Transregional Comparative Lessons in Pursuit of Sustainable Development
New Horizons in Environmental and Energy Law series
Edited by Werner Scholtz and Jonathan Verschuuren
Chapter 8: Sustainable water resource management and the Amazon basin
The Amazon is the largest water basin in the world and contains a multitude of shared rivers and natural resources, which connect the basin States and offer many opportunities for cooperation. However, regional cooperation in the Amazon is still limited. There are only a few bilateral treaties signed by the Amazon States inter se and few institutions dealing with international watercourses. There is no river commission in charge of the Amazon basin as a whole, which is understandable in a way, given the magnitude of the basin, and also the inexistence of major disputes related to water use. The Amazon States are members of regional and sub-region organizations, which all deal with the issue of water resource management.

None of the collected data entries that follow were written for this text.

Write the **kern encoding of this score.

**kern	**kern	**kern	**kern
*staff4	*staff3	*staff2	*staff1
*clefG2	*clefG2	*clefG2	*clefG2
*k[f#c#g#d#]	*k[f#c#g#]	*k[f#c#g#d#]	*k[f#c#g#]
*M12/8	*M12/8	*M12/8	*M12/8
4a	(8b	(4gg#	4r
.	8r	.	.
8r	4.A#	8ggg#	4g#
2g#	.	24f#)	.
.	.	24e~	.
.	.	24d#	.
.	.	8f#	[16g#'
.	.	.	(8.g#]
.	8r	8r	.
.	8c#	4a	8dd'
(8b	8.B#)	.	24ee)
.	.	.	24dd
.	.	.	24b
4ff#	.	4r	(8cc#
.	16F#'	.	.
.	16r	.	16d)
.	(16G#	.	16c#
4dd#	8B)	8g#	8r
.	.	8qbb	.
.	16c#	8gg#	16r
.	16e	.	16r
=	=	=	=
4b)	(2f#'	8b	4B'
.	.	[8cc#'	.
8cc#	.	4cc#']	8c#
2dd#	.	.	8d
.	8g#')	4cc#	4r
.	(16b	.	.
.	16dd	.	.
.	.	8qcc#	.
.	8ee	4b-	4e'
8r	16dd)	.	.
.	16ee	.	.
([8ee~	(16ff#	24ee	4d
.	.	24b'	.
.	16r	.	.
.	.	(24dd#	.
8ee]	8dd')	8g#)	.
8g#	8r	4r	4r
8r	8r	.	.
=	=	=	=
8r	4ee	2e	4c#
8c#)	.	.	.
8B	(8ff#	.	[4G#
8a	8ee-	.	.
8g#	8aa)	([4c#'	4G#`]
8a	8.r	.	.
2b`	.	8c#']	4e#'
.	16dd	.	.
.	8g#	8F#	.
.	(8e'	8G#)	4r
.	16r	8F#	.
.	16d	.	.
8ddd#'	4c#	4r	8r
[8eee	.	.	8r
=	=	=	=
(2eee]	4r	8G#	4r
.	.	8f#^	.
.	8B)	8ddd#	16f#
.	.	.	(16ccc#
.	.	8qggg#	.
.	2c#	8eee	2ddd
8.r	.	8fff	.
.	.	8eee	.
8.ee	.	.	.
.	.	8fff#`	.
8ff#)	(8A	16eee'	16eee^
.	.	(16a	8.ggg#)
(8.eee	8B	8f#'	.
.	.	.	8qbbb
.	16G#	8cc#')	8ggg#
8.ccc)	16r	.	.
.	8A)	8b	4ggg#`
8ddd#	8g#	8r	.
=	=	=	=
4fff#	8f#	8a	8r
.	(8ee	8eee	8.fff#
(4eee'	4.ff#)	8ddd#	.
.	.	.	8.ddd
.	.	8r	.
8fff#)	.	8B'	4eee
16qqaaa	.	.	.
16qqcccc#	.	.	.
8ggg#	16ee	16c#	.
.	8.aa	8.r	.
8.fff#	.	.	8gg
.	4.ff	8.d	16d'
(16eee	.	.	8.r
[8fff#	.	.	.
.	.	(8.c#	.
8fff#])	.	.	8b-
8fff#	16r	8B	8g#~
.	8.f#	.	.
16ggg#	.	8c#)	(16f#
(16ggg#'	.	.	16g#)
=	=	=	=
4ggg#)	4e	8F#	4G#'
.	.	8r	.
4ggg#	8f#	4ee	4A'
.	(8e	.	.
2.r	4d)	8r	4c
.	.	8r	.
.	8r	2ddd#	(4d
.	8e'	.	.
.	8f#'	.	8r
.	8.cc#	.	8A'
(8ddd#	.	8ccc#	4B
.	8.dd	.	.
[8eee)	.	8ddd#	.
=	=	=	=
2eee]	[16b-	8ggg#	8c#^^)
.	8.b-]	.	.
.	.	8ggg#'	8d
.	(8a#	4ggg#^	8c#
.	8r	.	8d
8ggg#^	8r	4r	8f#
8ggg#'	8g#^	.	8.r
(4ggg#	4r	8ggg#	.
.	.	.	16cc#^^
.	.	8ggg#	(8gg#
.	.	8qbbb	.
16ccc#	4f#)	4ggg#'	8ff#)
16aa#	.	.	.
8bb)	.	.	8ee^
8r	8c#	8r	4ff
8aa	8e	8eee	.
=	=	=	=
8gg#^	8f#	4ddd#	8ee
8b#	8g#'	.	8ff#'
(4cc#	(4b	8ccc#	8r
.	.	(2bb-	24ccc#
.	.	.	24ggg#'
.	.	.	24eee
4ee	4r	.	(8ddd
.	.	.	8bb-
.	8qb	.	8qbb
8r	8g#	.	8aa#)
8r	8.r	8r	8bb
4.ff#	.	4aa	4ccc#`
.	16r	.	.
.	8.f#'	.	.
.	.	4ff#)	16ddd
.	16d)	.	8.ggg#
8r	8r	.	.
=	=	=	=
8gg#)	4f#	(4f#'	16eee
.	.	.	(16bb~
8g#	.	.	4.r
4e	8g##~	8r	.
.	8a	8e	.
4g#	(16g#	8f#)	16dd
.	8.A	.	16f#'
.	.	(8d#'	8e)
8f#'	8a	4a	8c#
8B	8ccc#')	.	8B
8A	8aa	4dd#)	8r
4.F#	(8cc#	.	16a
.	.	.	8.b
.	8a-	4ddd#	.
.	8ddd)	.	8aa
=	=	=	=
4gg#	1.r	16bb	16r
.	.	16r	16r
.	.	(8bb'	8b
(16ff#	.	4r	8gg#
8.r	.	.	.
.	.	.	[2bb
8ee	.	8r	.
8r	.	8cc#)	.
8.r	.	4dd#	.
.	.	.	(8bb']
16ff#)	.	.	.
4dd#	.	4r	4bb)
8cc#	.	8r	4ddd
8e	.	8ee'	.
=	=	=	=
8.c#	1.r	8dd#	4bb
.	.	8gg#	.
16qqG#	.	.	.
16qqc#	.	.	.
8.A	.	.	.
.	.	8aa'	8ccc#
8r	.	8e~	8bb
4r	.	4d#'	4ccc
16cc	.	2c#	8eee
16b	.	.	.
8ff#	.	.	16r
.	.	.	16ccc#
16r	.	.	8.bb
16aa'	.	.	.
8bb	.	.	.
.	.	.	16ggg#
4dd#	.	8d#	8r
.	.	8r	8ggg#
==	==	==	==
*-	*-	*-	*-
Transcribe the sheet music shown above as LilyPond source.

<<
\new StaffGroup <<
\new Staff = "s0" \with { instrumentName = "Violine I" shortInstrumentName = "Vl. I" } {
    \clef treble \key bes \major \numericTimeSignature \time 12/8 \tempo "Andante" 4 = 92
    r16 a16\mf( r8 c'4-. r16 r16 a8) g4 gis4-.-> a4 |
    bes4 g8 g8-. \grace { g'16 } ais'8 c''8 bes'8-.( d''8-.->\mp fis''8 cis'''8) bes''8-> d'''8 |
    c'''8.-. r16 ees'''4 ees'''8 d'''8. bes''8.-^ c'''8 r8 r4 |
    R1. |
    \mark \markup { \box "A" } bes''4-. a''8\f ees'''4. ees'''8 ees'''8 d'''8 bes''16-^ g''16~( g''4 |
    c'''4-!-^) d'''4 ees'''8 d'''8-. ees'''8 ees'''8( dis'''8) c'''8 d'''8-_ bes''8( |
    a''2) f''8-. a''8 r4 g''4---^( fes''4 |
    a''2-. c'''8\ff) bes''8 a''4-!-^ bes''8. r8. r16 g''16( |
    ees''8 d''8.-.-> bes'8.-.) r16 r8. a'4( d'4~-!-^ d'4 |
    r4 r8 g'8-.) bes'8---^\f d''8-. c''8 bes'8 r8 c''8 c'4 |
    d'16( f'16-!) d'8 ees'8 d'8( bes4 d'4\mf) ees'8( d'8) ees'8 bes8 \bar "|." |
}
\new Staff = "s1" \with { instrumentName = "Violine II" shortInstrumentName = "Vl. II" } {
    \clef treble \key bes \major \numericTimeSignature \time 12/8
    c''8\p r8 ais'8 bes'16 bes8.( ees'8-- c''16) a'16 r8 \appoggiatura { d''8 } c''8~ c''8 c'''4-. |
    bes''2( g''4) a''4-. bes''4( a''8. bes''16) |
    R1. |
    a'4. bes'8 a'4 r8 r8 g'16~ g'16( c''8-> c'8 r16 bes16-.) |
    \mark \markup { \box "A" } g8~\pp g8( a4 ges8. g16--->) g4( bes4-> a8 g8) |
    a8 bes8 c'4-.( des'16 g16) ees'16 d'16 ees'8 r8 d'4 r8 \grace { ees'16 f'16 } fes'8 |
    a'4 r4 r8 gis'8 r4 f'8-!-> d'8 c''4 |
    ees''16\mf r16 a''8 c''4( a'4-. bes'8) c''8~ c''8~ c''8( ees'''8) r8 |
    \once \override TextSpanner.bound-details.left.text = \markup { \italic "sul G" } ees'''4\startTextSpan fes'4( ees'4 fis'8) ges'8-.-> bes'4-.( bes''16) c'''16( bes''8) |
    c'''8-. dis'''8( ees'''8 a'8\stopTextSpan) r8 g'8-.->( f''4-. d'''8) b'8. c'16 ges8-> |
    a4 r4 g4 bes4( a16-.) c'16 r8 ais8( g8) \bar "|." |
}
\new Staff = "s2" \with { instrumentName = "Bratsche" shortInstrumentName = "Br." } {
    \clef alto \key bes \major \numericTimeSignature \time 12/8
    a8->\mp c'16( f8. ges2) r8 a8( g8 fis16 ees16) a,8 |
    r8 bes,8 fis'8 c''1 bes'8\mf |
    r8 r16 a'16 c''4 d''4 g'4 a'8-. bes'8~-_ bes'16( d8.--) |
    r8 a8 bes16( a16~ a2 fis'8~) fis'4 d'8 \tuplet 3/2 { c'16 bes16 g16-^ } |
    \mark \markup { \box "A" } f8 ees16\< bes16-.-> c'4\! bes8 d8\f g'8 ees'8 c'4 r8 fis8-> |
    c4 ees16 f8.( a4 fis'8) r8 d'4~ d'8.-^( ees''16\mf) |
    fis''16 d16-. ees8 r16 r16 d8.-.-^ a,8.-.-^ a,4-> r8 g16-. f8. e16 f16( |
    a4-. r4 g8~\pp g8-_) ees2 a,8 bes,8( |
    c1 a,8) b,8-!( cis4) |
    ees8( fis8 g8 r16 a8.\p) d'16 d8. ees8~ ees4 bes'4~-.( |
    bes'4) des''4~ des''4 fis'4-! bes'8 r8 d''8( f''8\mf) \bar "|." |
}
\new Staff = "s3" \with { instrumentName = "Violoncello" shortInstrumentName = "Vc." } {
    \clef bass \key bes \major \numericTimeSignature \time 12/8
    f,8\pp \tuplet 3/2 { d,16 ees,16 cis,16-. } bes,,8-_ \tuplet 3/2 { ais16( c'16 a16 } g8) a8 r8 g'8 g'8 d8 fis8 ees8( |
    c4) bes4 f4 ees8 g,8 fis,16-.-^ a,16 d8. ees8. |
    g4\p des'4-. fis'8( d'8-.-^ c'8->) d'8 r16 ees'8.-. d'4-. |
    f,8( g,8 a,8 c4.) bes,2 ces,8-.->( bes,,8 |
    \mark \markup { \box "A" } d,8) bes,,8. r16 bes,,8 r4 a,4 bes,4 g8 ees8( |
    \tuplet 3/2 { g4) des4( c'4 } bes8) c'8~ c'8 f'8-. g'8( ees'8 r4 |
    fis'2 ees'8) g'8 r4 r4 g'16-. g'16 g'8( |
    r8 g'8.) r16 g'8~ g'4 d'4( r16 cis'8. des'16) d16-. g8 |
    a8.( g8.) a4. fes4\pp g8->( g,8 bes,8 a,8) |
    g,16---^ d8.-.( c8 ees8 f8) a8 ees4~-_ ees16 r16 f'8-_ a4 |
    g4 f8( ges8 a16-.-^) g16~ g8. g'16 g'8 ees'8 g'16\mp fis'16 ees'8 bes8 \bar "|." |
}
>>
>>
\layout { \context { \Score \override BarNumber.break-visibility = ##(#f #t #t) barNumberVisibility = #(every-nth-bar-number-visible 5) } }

Although these organizations have their own policies and activities related to water resources, and despite some attempts to regulate certain water uses, for example under the Amazon Cooperation Treaty Organization (ACTO), there is no regional treaty on the management of the Amazon basin. Several reasons exist for the few treaties and water institutions related to the management of the Amazon when compared to other river basins in the region such as the La Plata River basin. Brazil has the lion’s share of the Amazon (63 per cent)and is less likely to seek cooperation with other basin countries. The Amazon also lies in the least developed areas within the Amazon countries’ respective territories.